Rimane però il fatto che la crisi non sembra trovare soluzione. E continua ad avvitarsi pericolosamente.
È dunque segno di grande consapevolezza che le Settimane Sociali dei cattolici italiani siano dedicate al tema della democrazia. Che, oltre al momento elettorale e all’architettura istituzionale, si fonda e si rigenera solo attraverso la partecipazione attiva. Cioè la corresponsabilità di tutti al bene comune.
La storia, lo sappiamo, non si ripete mai. Eppure, si può scorgere un’analogia tra la storia del secolo scorso e quella dei nostri giorni. Fu l’enciclica Rerum Novarum di Leone XIII che, a fine ’800, sollecitò il mondo cattolico a prendersi cura delle trasformazioni legate alla modernizzazione politica ed economica. A partire dalle condizioni di vita concrete degli uomini e delle donne che facevano l’esperienza della fabbrica e della città moderna. La risposta fu una fioritura di iniziative ecclesiali (si pensi a San Giovanni Bosco, che con gli oratori offrì un aiuto alle famiglie dove i genitori andavano a lavorare in fabbrica) e sociali. Su queste basi, tra la fine dell’Ottocento e l’inizio del Novecento, don Sturzo cominciò a riannodare le tante esperienze in un discorso che intendeva parlare all’intero Paese. Ci volle molto tempo. Più o meno trent’anni per arrivare al 1919, quando fu fondato il Partito popolare. Che pure, qualche anno dopo, non riuscì a fermare l’avvento del fascismo. Solo dopo la Seconda guerra mondiale nacque la Democrazia cristiana che (non solo in Italia) guidò lo sviluppo economico e politico del Secondo dopoguerra.
Anche oggi, come a fine Ottocento, il mondo sta cambiando profondamente. La stagione della globalizzazione ha lasciato in eredità una lunga lista di problemi: dal nuovo ordine geopolitico globale alla sostenibilità ambientale, dalle migrazioni alle disuguaglianze fino all’intelligenza artificiale. Cambiamenti profondi, che mettono a dura prova la stabilità della democrazia.

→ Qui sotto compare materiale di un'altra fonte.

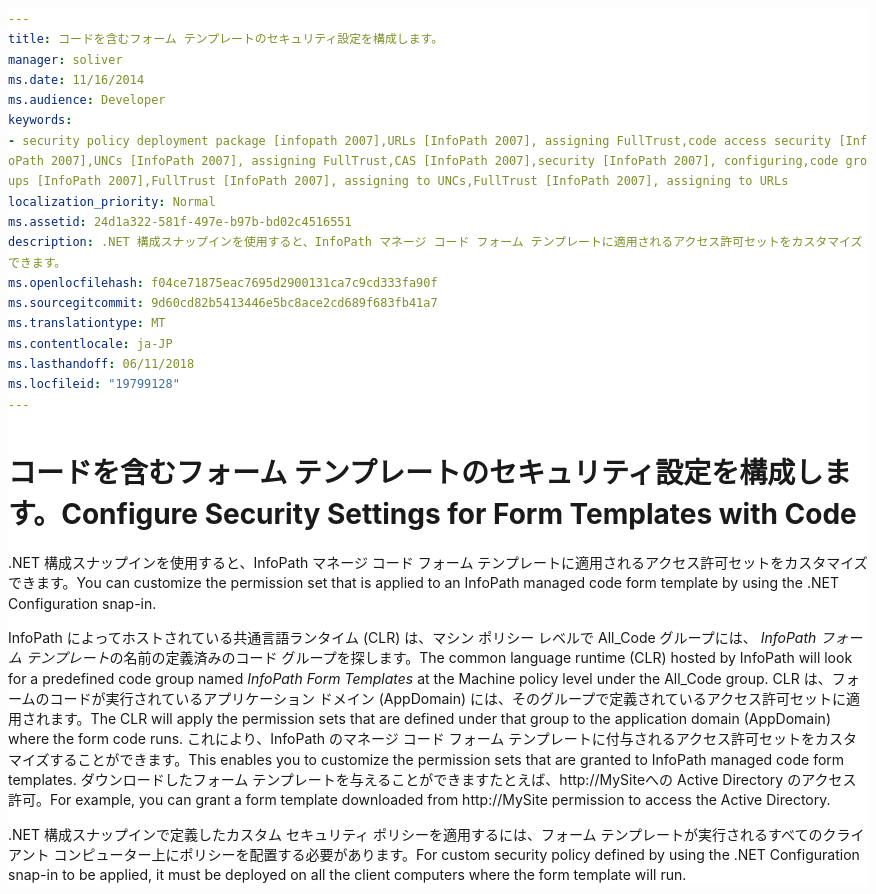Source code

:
 ```yaml
---
title: コードを含むフォーム テンプレートのセキュリティ設定を構成します。
manager: soliver
ms.date: 11/16/2014
ms.audience: Developer
keywords:
- security policy deployment package [infopath 2007],URLs [InfoPath 2007], assigning FullTrust,code access security [InfoPath 2007],UNCs [InfoPath 2007], assigning FullTrust,CAS [InfoPath 2007],security [InfoPath 2007], configuring,code groups [InfoPath 2007],FullTrust [InfoPath 2007], assigning to UNCs,FullTrust [InfoPath 2007], assigning to URLs
localization_priority: Normal
ms.assetid: 24d1a322-581f-497e-b97b-bd02c4516551
description: .NET 構成スナップインを使用すると、InfoPath マネージ コード フォーム テンプレートに適用されるアクセス許可セットをカスタマイズできます。
ms.openlocfilehash: f04ce71875eac7695d2900131ca7c9cd333fa90f
ms.sourcegitcommit: 9d60cd82b5413446e5bc8ace2cd689f683fb41a7
ms.translationtype: MT
ms.contentlocale: ja-JP
ms.lasthandoff: 06/11/2018
ms.locfileid: "19799128"
---
```

# <a name="configure-security-settings-for-form-templates-with-code"></a><span data-ttu-id="235b4-104">コードを含むフォーム テンプレートのセキュリティ設定を構成します。</span><span class="sxs-lookup"><span data-stu-id="235b4-104">Configure Security Settings for Form Templates with Code</span></span>

<span data-ttu-id="235b4-105">.NET 構成スナップインを使用すると、InfoPath マネージ コード フォーム テンプレートに適用されるアクセス許可セットをカスタマイズできます。</span><span class="sxs-lookup"><span data-stu-id="235b4-105">You can customize the permission set that is applied to an InfoPath managed code form template by using the .NET Configuration snap-in.</span></span>
  
<span data-ttu-id="235b4-106">InfoPath によってホストされている共通言語ランタイム (CLR) は、マシン ポリシー レベルで All_Code グループには、 *InfoPath フォーム テンプレート*の名前の定義済みのコード グループを探します。</span><span class="sxs-lookup"><span data-stu-id="235b4-106">The common language runtime (CLR) hosted by InfoPath will look for a predefined code group named  *InfoPath Form Templates*  at the Machine policy level under the All_Code group.</span></span> <span data-ttu-id="235b4-107">CLR は、フォームのコードが実行されているアプリケーション ドメイン (AppDomain) には、そのグループで定義されているアクセス許可セットに適用されます。</span><span class="sxs-lookup"><span data-stu-id="235b4-107">The CLR will apply the permission sets that are defined under that group to the application domain (AppDomain) where the form code runs.</span></span> <span data-ttu-id="235b4-108">これにより、InfoPath のマネージ コード フォーム テンプレートに付与されるアクセス許可セットをカスタマイズすることができます。</span><span class="sxs-lookup"><span data-stu-id="235b4-108">This enables you to customize the permission sets that are granted to InfoPath managed code form templates.</span></span> <span data-ttu-id="235b4-109">ダウンロードしたフォーム テンプレートを与えることができますたとえば、http://MySiteへの Active Directory のアクセス許可。</span><span class="sxs-lookup"><span data-stu-id="235b4-109">For example, you can grant a form template downloaded from http://MySite permission to access the Active Directory.</span></span> 
  
<span data-ttu-id="235b4-110">.NET 構成スナップインで定義したカスタム セキュリティ ポリシーを適用するには、フォーム テンプレートが実行されるすべてのクライアント コンピューター上にポリシーを配置する必要があります。</span><span class="sxs-lookup"><span data-stu-id="235b4-110">For custom security policy defined by using the .NET Configuration snap-in to be applied, it must be deployed on all the client computers where the form template will run.</span></span>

Di fronte a tutto questo, l’offerta politica disponibile in molti Paesi occidentali - che si rifà alle categorie di fine Novecento - è inadeguata. Il che apre un vuoto, occupato dai partiti di una nuova destra populista, in molti casi estrema, che rifiuta il modello esistente pur senza avere chiare linee di intervento. Non a caso, queste proposte politiche trovano ampio sostegno in quei ceti popolari su cui si scaricano molti dei problemi macro-sistemici.

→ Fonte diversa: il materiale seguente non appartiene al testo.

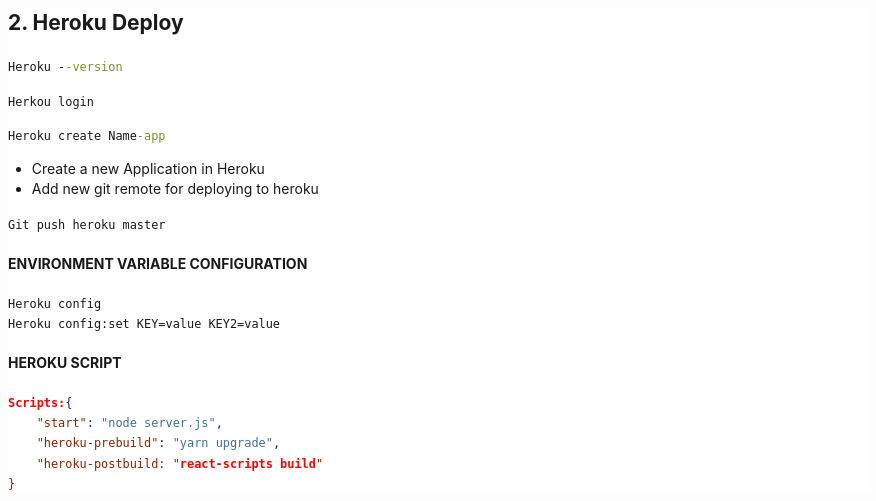 ## 2. Heroku Deploy

```cmd
Heroku --version
```
```cmd
Herkou login
```

```cmd
Heroku create Name-app
```

* Create a new Application in Heroku
* Add new git remote for deploying to heroku

```cmd
Git push heroku master
```

#### ENVIRONMENT VARIABLE CONFIGURATION 
```cmd
Heroku config
Heroku config:set KEY=value KEY2=value
```

#### HEROKU SCRIPT
``` json
Scripts:{
    "start": "node server.js",
    "heroku-prebuild": "yarn upgrade",
    "heroku-postbuild: "react-scripts build"
}
```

Corriamo il rischio di avventure pericolose. Come a fine Ottocento, così anche oggi due encicliche, Laudato Si’ e Fratelli tutti, delineano con chiarezza l’orizzonte all’interno del quale la radice cattolica può e deve giocare la propria presenza creativa e responsabile nella difficile transizione in corso. Ciò che queste due encicliche dicono - in continuità con la diagnosi di Papa Benedetto sulla crisi dell’Occidente provocata dalla separazione tra fede e ragione - è che, per uscire dalla situazione nella quale ci troviamo, occorre recuperare la costitutiva dimensione relazionale della vita sociale. Solo riconoscendo il vincolo che ci lega gli uni agli altri e con l’ecosistema naturale sarà possibile acquisire quel punto di vista necessario per portarci fuori dalle secche della crisi.
L’individualismo radicale, in alleanza con l’approccio tecnocratico che sposa un soluzionismo astratto, ha vinto negli ultimi decenni. Ma ora bisogna andare oltre, con un cambio di paradigma che apra una stagione di sviluppo inedita. Superando la sterile contrapposizione tra l’individualismo radicale della sinistra libertaria e la chiusura reattiva dei populismi e dei fondamentalismi.

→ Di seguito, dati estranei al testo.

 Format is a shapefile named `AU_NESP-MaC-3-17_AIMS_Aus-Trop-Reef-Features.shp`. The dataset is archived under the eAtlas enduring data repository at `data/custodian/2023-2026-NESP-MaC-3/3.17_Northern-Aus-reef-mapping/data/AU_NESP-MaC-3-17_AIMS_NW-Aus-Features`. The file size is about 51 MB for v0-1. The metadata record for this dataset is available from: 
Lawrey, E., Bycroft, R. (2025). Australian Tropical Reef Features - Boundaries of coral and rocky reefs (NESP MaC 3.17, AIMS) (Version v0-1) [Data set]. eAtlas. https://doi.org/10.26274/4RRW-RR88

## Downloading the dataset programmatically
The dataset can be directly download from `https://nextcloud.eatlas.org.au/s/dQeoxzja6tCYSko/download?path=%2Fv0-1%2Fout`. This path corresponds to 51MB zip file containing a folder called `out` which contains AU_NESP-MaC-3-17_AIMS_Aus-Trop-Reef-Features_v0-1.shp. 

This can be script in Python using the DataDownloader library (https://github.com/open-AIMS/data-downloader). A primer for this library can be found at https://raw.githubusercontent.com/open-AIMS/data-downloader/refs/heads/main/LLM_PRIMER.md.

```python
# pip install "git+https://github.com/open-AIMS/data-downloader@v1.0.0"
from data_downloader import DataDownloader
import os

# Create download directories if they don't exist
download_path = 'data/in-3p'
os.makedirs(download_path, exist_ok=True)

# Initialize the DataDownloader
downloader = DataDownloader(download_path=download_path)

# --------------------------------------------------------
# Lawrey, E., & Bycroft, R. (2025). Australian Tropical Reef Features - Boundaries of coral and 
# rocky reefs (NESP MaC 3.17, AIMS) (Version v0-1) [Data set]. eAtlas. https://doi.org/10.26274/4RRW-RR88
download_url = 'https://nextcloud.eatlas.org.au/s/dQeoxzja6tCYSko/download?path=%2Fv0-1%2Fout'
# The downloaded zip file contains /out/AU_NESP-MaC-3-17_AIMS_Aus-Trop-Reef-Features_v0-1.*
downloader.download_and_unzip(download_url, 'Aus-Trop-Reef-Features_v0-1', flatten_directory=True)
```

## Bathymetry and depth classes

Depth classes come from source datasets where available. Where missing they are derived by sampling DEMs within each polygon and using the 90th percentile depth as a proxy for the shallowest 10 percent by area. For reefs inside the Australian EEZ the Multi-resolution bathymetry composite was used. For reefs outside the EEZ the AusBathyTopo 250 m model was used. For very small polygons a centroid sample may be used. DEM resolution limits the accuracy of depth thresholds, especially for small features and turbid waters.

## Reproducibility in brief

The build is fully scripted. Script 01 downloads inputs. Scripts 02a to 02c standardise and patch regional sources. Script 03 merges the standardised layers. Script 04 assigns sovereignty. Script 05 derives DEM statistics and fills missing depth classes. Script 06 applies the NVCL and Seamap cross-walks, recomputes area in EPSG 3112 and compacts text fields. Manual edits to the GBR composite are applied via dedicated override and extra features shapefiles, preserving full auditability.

Non si tratta di inventare nulla. Anche oggi sono tanti quelli che, cattolici e non, lavorano concretamente per creare equilibri più avanzati dal punto di vista economico, sociale e istituzionale. Ed è da lì che si deve partire per ricostruire una cornice di senso capace di parlare all’intera società. Del suo futuro e del suo destino. Probabilmente si tratterà di un viaggio lungo, di cui non si conoscono né le tappe né gli esiti. Ma, in un momento così delicato, non si può sfuggire alle proprie responsabilità. Se, come scrive il poeta, “camminando si apre il cammino”, non resta che incamminarsi.